Sie bauen für uns eine schönere Stadt – für sich eine Stadt in der Stadt

Das Team befasst sich mit einem kleinen Platz an der Ecke Nordbahnhof-/Eckartstraße. Dort befindet sich eine Apotheke, ein Norma und eine Bäckerei. „Dort trinken viele Alkoholiker ihr Bierchen“, erläutert ein Teilnehmer.
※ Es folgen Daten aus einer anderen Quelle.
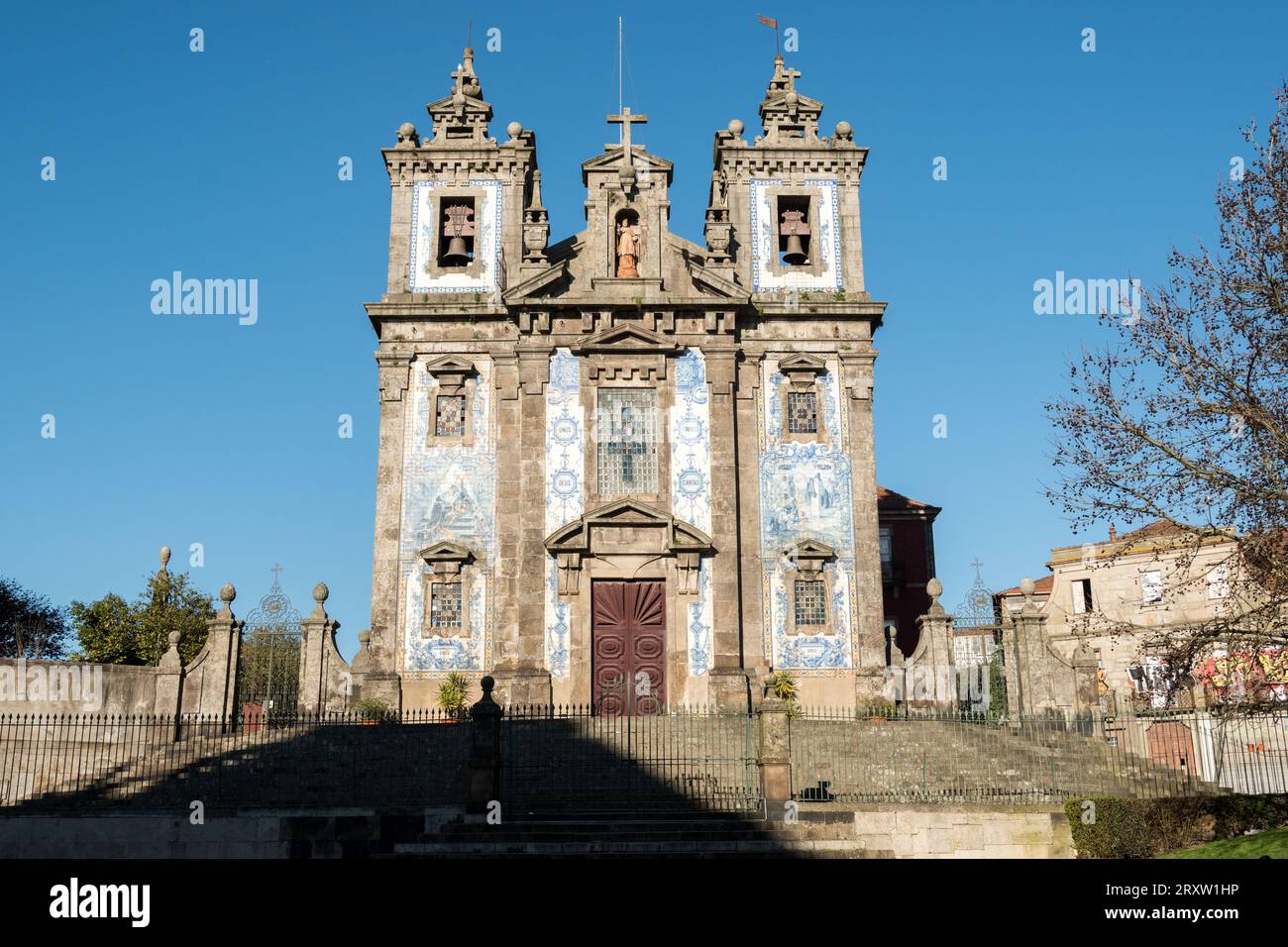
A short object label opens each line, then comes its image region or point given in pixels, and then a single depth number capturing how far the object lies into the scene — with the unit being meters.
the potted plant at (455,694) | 24.94
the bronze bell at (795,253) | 29.09
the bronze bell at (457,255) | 28.89
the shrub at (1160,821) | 15.99
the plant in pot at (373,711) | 24.75
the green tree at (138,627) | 41.28
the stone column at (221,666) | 24.09
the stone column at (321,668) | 25.69
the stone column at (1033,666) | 24.23
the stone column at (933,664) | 25.75
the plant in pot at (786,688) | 25.44
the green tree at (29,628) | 43.91
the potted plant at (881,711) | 24.58
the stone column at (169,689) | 23.66
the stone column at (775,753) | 17.11
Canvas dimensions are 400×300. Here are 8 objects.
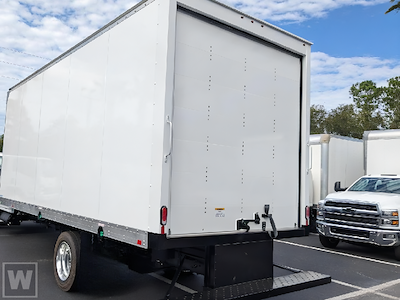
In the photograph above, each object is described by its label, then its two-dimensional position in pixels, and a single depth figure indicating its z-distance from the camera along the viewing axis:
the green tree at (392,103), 32.47
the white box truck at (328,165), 11.82
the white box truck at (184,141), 3.98
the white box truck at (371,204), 8.33
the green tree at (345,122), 36.84
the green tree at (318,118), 40.69
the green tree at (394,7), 21.30
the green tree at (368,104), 34.97
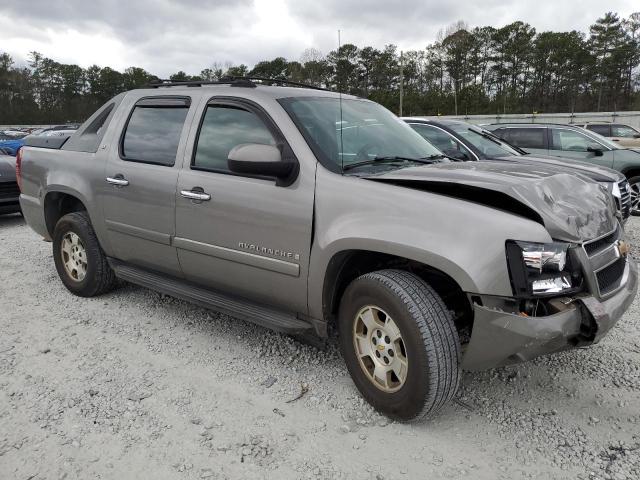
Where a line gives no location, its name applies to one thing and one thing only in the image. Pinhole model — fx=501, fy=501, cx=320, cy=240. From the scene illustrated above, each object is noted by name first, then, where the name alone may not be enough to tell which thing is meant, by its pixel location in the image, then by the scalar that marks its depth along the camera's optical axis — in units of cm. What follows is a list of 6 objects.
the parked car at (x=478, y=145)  610
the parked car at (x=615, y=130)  1606
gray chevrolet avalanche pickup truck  231
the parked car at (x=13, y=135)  2674
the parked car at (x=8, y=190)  809
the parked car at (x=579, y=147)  920
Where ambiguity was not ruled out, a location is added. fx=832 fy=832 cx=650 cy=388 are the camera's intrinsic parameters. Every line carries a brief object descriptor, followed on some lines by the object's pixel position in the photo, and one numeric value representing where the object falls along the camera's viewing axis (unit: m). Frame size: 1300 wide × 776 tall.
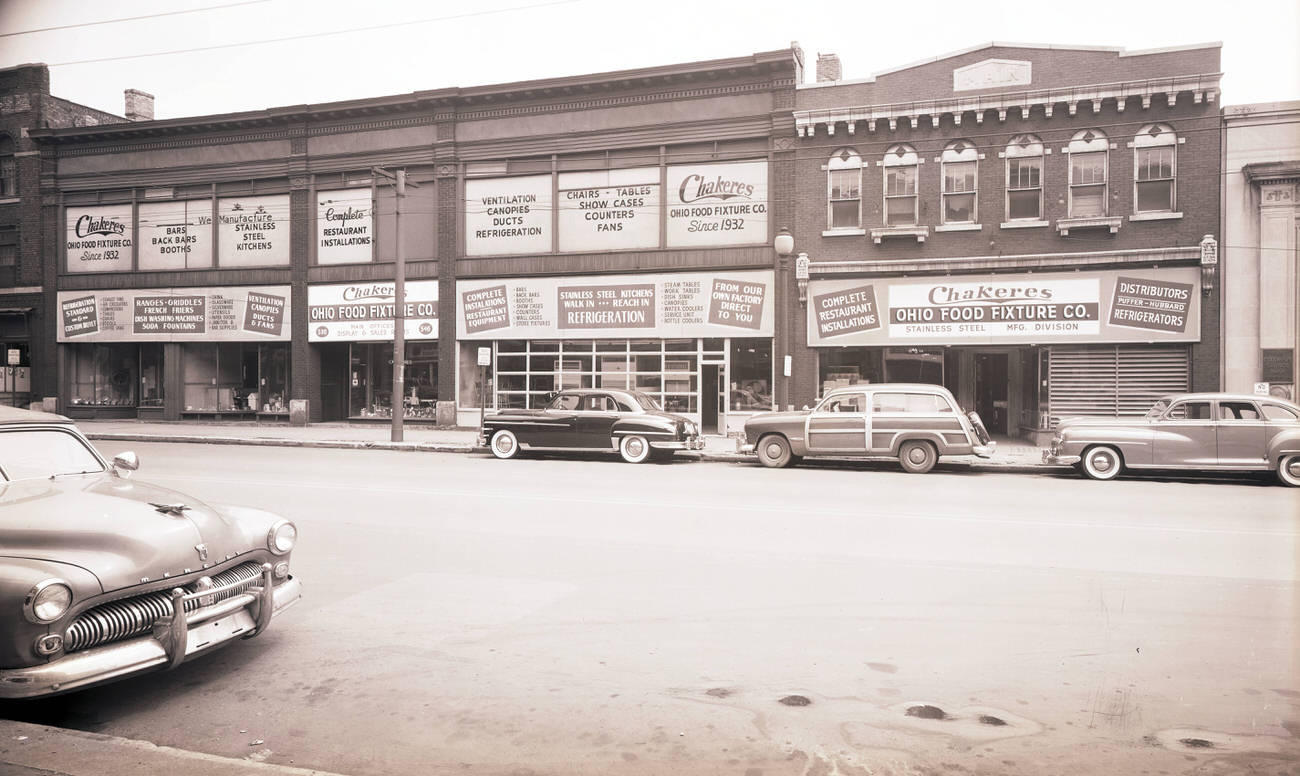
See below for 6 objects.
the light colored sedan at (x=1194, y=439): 13.82
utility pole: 20.94
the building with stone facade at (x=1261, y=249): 18.70
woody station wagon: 15.31
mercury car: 3.73
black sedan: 17.38
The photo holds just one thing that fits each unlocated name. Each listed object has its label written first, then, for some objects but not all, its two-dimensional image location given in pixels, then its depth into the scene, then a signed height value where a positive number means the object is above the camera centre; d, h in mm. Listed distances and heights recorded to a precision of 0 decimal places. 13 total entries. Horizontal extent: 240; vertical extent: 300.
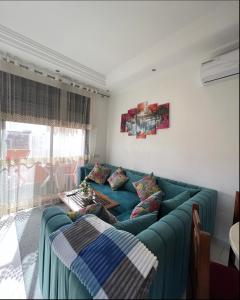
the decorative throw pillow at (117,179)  2535 -466
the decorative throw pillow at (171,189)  1784 -466
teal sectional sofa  756 -592
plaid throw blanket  615 -498
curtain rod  2070 +1211
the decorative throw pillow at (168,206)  1318 -475
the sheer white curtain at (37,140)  2174 +172
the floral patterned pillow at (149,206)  1293 -485
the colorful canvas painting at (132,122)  2787 +541
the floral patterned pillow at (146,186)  2045 -484
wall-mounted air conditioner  1247 +780
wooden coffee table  1856 -645
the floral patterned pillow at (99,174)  2756 -419
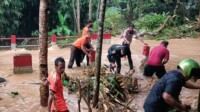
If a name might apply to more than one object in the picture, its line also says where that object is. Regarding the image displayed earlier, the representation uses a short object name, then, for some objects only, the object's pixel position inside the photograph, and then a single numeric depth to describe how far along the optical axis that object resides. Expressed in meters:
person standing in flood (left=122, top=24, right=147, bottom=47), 11.53
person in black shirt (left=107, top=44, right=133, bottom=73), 9.84
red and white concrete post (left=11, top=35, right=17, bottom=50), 16.47
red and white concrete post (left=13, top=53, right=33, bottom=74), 10.67
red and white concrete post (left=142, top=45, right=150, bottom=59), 12.19
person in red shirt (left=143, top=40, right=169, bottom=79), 9.26
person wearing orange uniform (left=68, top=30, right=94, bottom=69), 10.98
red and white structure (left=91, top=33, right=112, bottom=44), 19.00
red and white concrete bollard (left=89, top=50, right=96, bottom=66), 11.60
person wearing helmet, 3.81
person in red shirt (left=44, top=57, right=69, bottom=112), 5.05
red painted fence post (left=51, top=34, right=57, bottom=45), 17.25
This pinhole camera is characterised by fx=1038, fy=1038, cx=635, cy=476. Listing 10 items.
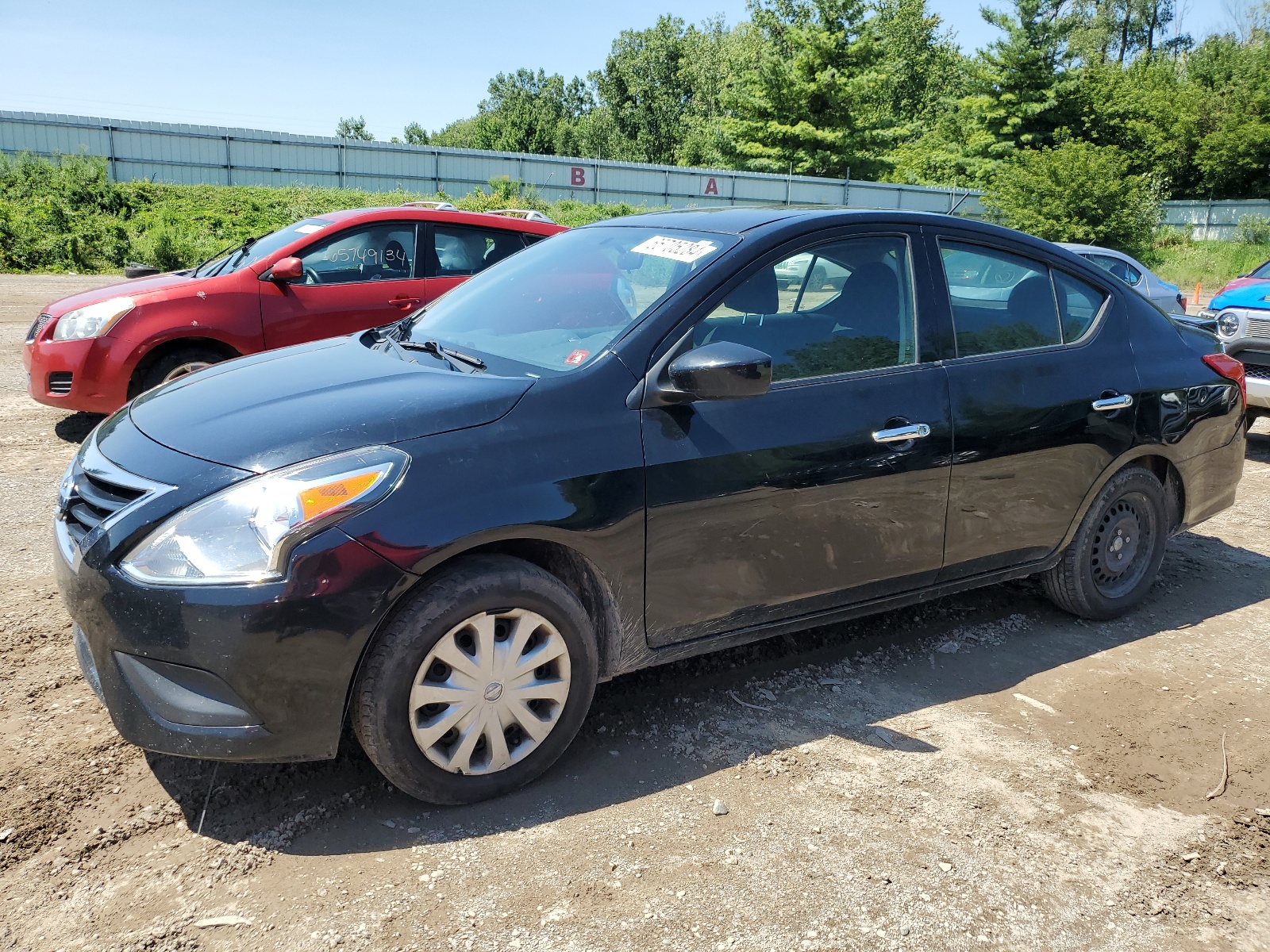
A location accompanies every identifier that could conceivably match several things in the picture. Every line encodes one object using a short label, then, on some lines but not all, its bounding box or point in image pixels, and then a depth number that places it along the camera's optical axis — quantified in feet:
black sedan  8.91
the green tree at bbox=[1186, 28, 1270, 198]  145.89
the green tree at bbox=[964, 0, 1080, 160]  136.77
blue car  27.30
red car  22.98
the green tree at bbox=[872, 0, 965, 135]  230.89
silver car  37.45
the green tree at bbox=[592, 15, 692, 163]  260.21
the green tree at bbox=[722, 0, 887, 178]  145.18
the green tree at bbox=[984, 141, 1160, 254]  105.40
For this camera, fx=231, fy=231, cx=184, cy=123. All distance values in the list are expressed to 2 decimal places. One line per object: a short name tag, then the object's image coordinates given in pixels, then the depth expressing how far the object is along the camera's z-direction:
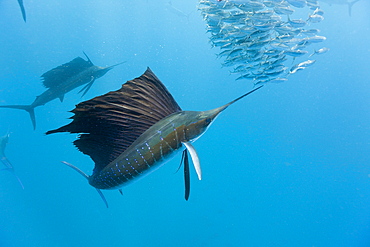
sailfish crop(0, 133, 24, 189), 5.59
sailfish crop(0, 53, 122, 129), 4.16
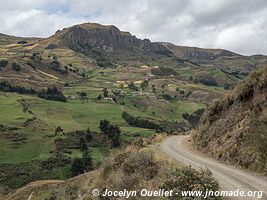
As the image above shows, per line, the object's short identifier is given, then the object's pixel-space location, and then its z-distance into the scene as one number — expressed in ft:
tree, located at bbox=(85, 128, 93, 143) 553.76
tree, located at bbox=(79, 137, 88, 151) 513.90
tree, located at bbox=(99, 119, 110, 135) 592.19
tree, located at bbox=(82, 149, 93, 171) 399.75
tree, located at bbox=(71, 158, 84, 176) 404.08
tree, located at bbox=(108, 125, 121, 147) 542.57
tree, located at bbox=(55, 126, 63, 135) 567.05
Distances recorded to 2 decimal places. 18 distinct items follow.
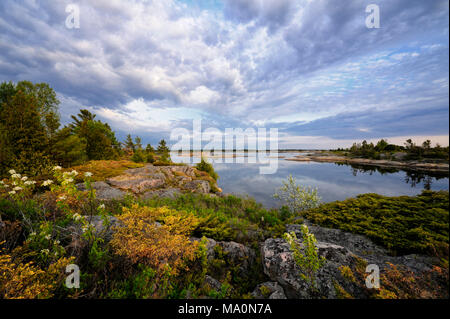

Die Anwohner, die sie befragt haben, wünschen sich „eine Schaukel für die Kinder“. Die soll nun entstehen – überdimensional groß, so dass sie nur von einem Podest aus zu besteigen ist, und mit einem Vorhang, durch den man hindurchschaukelt. „Das Podest ist 1,30 Meter hoch?“, will Organisator Lukasz Lendzinski wissen. „Das ist ja fast wie eine Theke für die Alkis.“

Es geht streng zu – schließlich sollen die Bauwerke nicht nur temporär stehen bleiben. Nach dem Stress wünscht sich wohl auch so mancher Teilnehmer ein Bier. Aber das ist tabu. Dafür gibt es Mittagessen: Grüner und Kartoffelsalat mit Maultaschen – der Salat könnte aus dem Garten vor dem Hotel Gefühle stammen. Die Teilnehmer bauen uns eine schönere Stadt – aber sie haben auf dem Gelände der Wagenhallen längst eine eigene kleine Stadt gebaut. Eine Stadt in der Stadt. Eine Parallelwelt. Es scheint, es ist eine bessere Welt.

Das Siegerteam wird von einer Fachjury ausgewählt und bekommt 4000 Dollar. Am Samstag und Sonntag gibt es jeweils um 12 Uhr und um 18 Uhr Führungen, Treffpunkt ist die Bar an Tor sieben.